# To do
Where the line containing "Ακολουθήστε τις οδηγίες και θα" appears in the records below, begin there and repeat each line exactly through the final one, dropping all pictures.
- - - - -
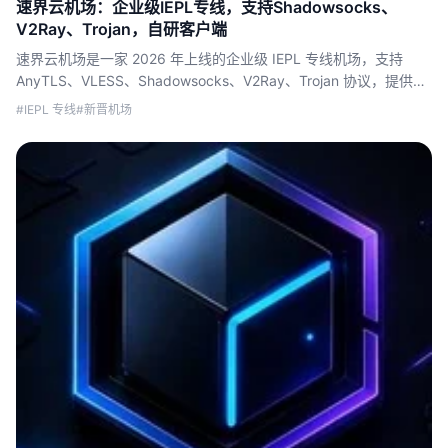
速界云机场：企业级IEPL专线，支持Shadowsocks、
V2Ray、Trojan，自研客户端
速界云机场是一家 2026 年上线的企业级 IEPL 专线机场，支持
AnyTLS、VLESS、Shadowsocks、V2Ray、Trojan 协议，提供全
平台自研客户端、流媒体解锁和跨境办公加速体验。
#IEPL 专线
#新晋机场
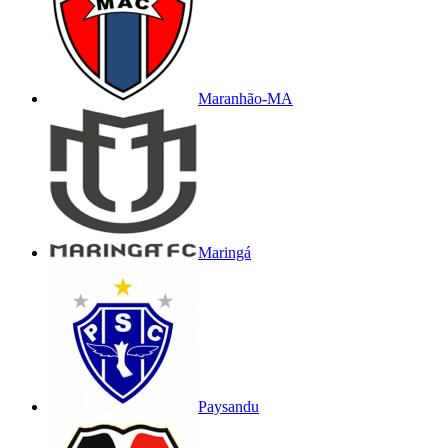
Maranhão-MA
Maringá
Paysandu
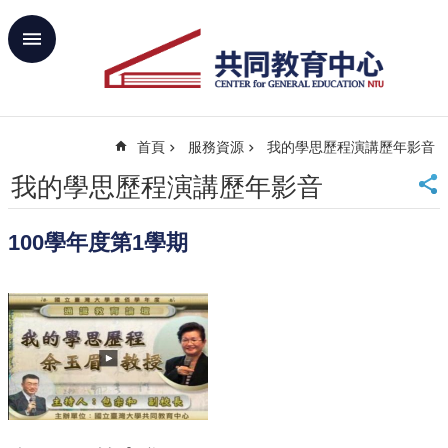
跳到主要內容區塊
進
階
搜
尋
首頁
服務資源
我的學思歷程演講歷年影音
回
首
我的學思歷程演講歷年影音
頁
臺
100學年度第1學期
大
首
頁
網
站
導
覽
聯
絡
資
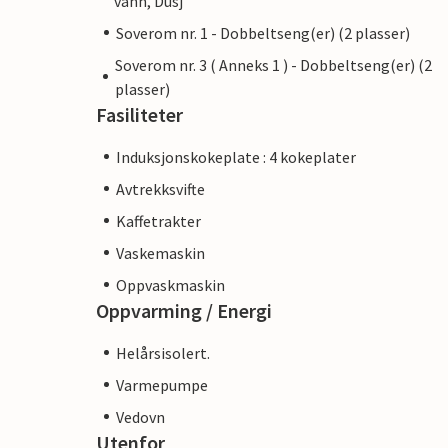
vann, Dusj
Soverom nr. 1 - Dobbeltseng(er) (2 plasser)
Soverom nr. 3 ( Anneks 1 ) - Dobbeltseng(er) (2
plasser)
Fasiliteter
Induksjonskokeplate : 4 kokeplater
Avtrekksvifte
Kaffetrakter
Vaskemaskin
Oppvaskmaskin
Oppvarming / Energi
Helårsisolert.
Varmepumpe
Vedovn
Utenfor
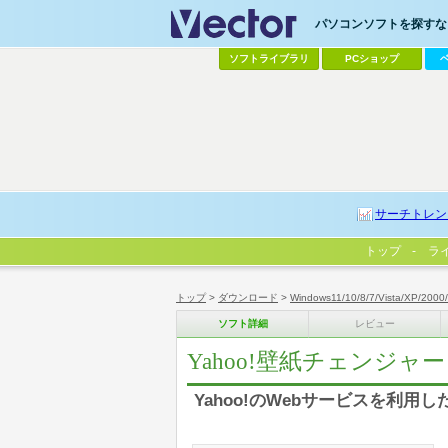
パソコンソフトを探すなら
ソフトライブラリ
PCショップ
サーチトレン
トップ
ラ
トップ
>
ダウンロード
>
Windows11/10/8/7/Vista/XP/2000
ソフト詳細
レビュー
Yahoo!壁紙チェンジャー
Yahoo!のWebサービスを利用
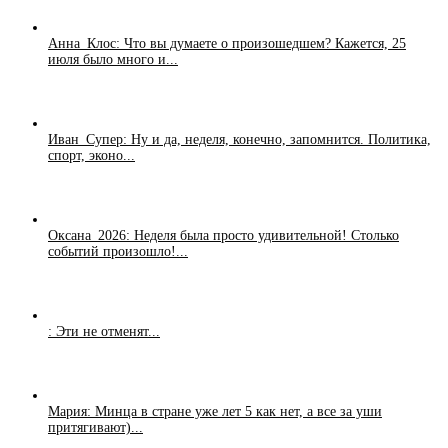
Анна_Клос: Что вы думаете о произошедшем? Кажется, 25
июля было много и...
Иван_Супер: Ну и да, неделя, конечно, запомнится. Политика,
спорт, эконо...
Оксана_2026: Неделя была просто удивительной! Столько
событий произошло!...
: Эти не отменят...
Мария: Минца в стране уже лет 5 как нет, а все за уши
притягивают)...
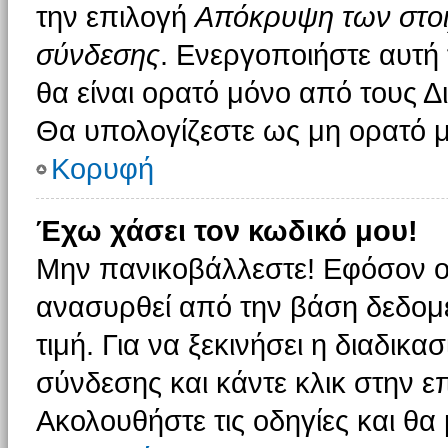
την επιλογή
Απόκρυψη των στοιχ
σύνδεσης
. Ενεργοποιήστε αυτή
θα είναι ορατό μόνο από τους Δι
Θα υπολογίζεστε ως μη ορατό μ
Κορυφή
Έχω χάσει τον κωδικό μου!
Μην πανικοβάλλεστε! Εφόσον ο
ανασυρθεί από την βάση δεδομέ
τιμή. Για να ξεκινήσει η διαδικα
σύνδεσης και κάντε κλικ στην ε
Ακολουθήστε τις οδηγίες και θα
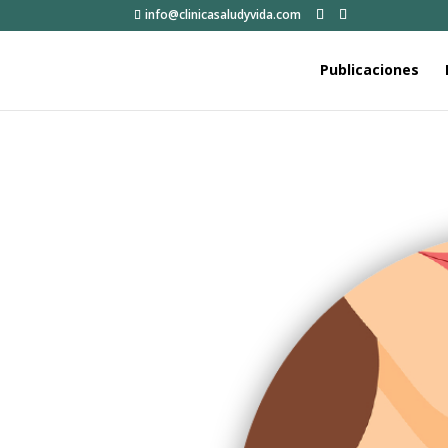
info@clinicasaludyvida.com
Publicaciones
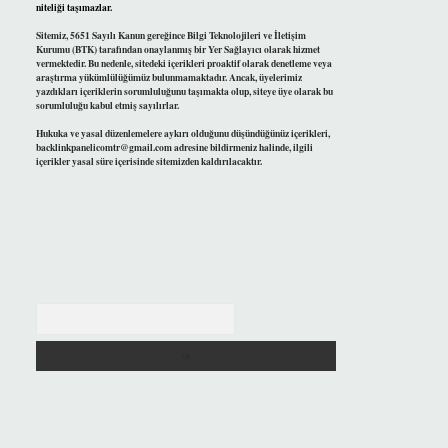
niteliği taşımazlar.
Sitemiz, 5651 Sayılı Kanun gereğince Bilgi Teknolojileri ve İletişim
Kurumu (BTK) tarafından onaylanmış bir Yer Sağlayıcı olarak hizmet
vermektedir. Bu nedenle, sitedeki içerikleri proaktif olarak denetleme veya
araştırma yükümlülüğümüz bulunmamaktadır. Ancak, üyelerimiz
yazdıkları içeriklerin sorumluluğunu taşımakta olup, siteye üye olarak bu
sorumluluğu kabul etmiş sayılırlar.
Hukuka ve yasal düzenlemelere aykırı olduğunu düşündüğünüz içerikleri,
backlinkpanelicomtr@gmail.com
adresine bildirmeniz halinde, ilgili
içerikler yasal süre içerisinde sitemizden kaldırılacaktır.
Arama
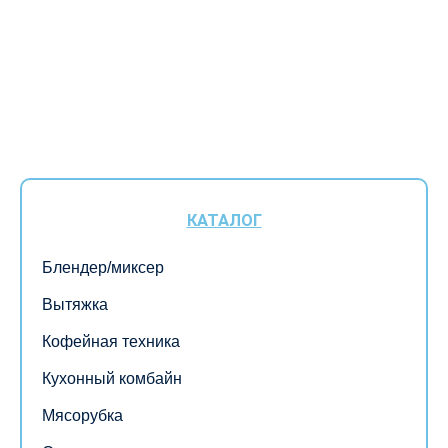
КАТАЛОГ
Блендер/миксер
Вытяжка
Кофейная техника
Кухонный комбайн
Мясорубка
- - - - -
# Response
Ακολουθήστε τις οδηγίες και θα
info@clinicasaludyvida.com
Publicaciones
niteliği taşımazlar.
Sitemiz, 5651 Sayılı Kanun gereğince Bilgi Teknolojileri ve İletişim
Kurumu (BTK) tarafından onaylanmış bir Yer Sağlayıcı olarak hizmet
vermektedir. Bu nedenle, sitedeki içerikleri proaktif olarak denetleme veya
araştırma yükümlülüğümüz bulunmamaktadır. Ancak, üyelerimiz
yazdıkları içeriklerin sorumluluğunu taşımakta olup, siteye üye olarak bu
sorumluluğu kabul etmiş sayılırlar.
Hukuka ve yasal düzenlemelere aykırı olduğunu düşündüğünüz içerikleri,
backlinkpanelicomtr@gmail.com
adresine bildirmeniz halinde, ilgili
içerikler yasal süre içerisinde sitemizden kaldırılacaktır.
Arama
КАТАЛОГ
Блендер/миксер
Вытяжка
Кофейная техника
Кухонный комбайн
Мясорубка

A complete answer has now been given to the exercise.